* _TASK DIRECTIONS_
Please arrange everything in the listing below, from the line containing "Note the beaker" down to the line containing "Reads: 494496.326,m³", as a numbered list without blank lines. Leave the pictures out of your answer.

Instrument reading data
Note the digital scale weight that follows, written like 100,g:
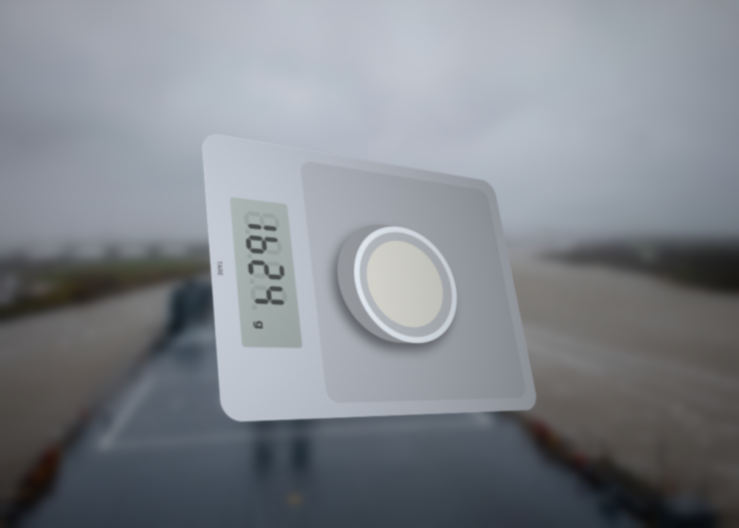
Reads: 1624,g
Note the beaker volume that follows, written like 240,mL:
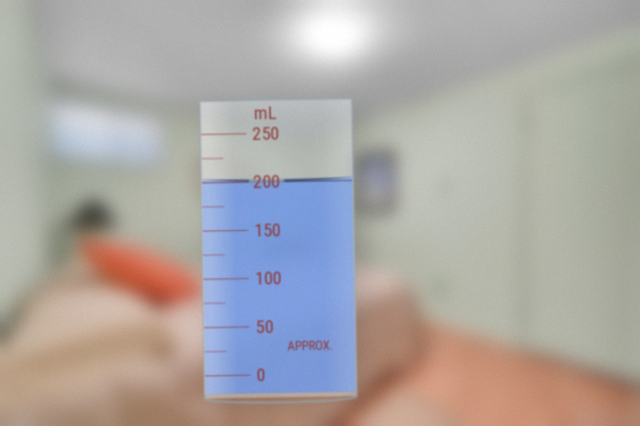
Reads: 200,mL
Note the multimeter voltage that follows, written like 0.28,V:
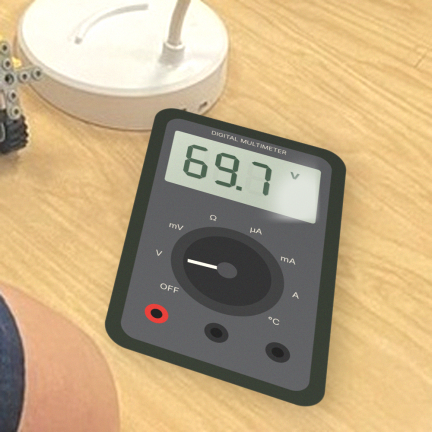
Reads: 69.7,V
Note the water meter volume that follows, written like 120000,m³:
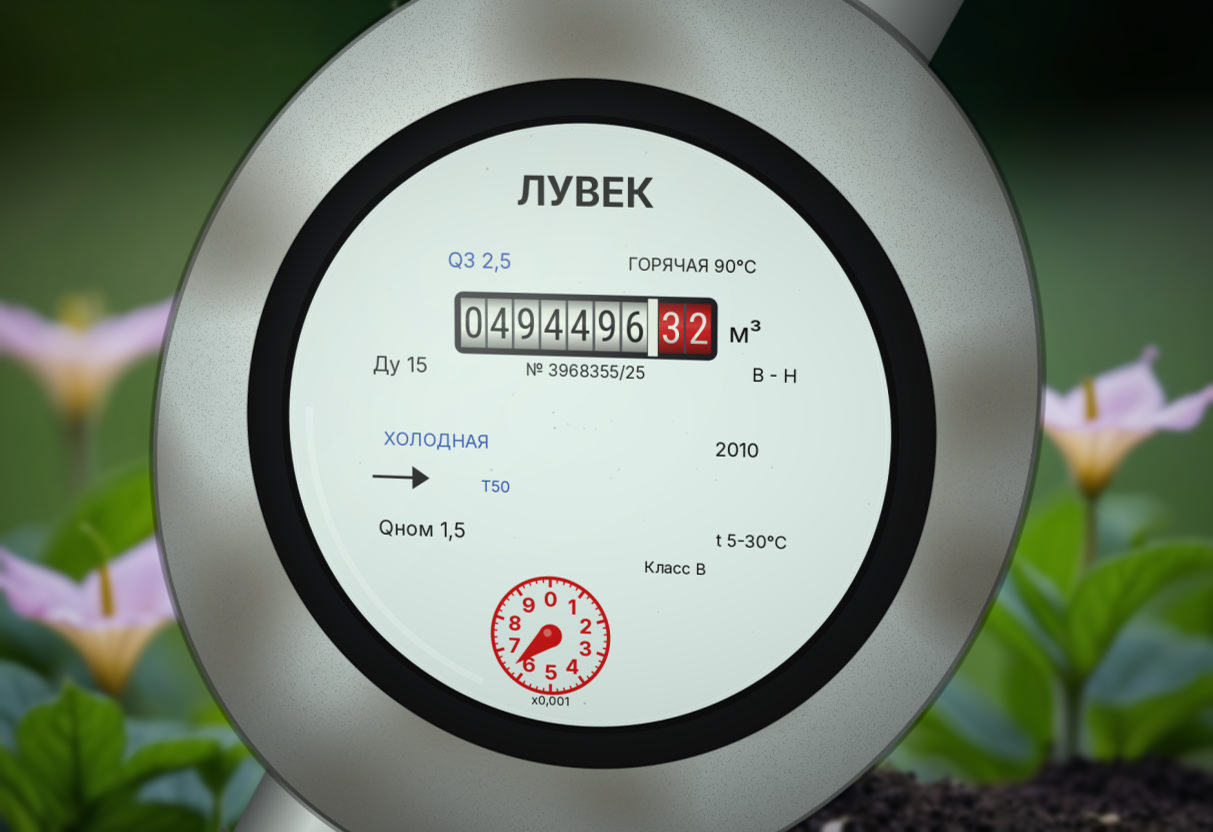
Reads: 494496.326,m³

--

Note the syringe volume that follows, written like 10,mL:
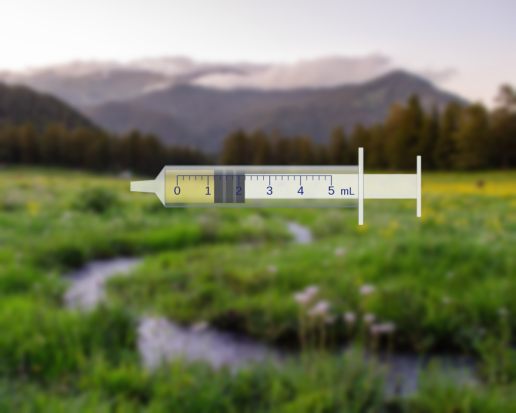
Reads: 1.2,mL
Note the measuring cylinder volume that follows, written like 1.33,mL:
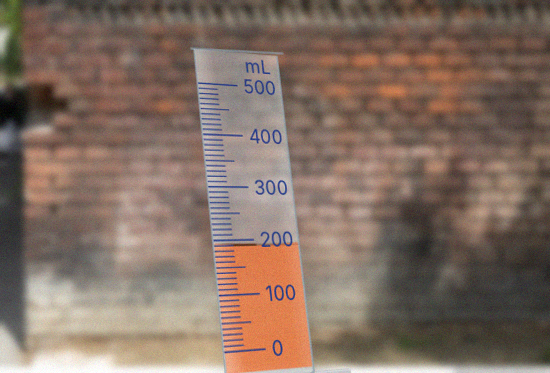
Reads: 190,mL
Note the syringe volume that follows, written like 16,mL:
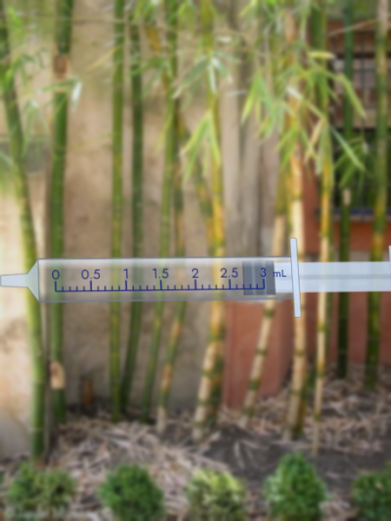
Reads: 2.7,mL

* _SOLUTION FOR THIS TASK_
1. Note the beaker volume that follows, written like 240,mL:
2. Reads: 200,mL
3. Note the multimeter voltage that follows, written like 0.28,V:
4. Reads: 69.7,V
5. Note the water meter volume that follows, written like 120000,m³:
6. Reads: 494496.326,m³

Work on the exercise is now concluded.